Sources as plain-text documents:
################
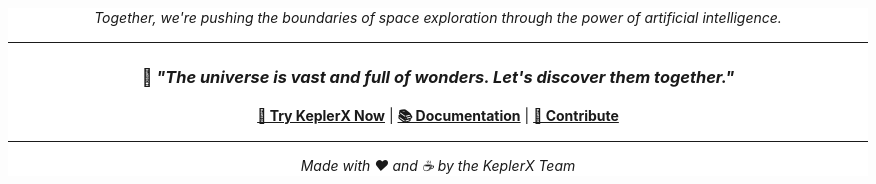<div align="center">

*Together, we're pushing the boundaries of space exploration through the power of artificial intelligence.*

---

### 🌌 *"The universe is vast and full of wonders. Let's discover them together."*

**[🚀 Try KeplerX Now](http://localhost:8001)** | **[📚 Documentation](./docs/)** | **[🤝 Contribute](./CONTRIBUTING.md)**

---

*Made with ❤️ and ☕ by the KeplerX Team*

</div>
################
- _INSTRUCTION_
Set down the lines of the records above verbatim, omitting the pictures.

- _RESULT_
<div align="center">

*Together, we're pushing the boundaries of space exploration through the power of artificial intelligence.*

---

### 🌌 *"The universe is vast and full of wonders. Let's discover them together."*

**[🚀 Try KeplerX Now](http://localhost:8001)** | **[📚 Documentation](./docs/)** | **[🤝 Contribute](./CONTRIBUTING.md)**

---

*Made with ❤️ and ☕ by the KeplerX Team*

</div>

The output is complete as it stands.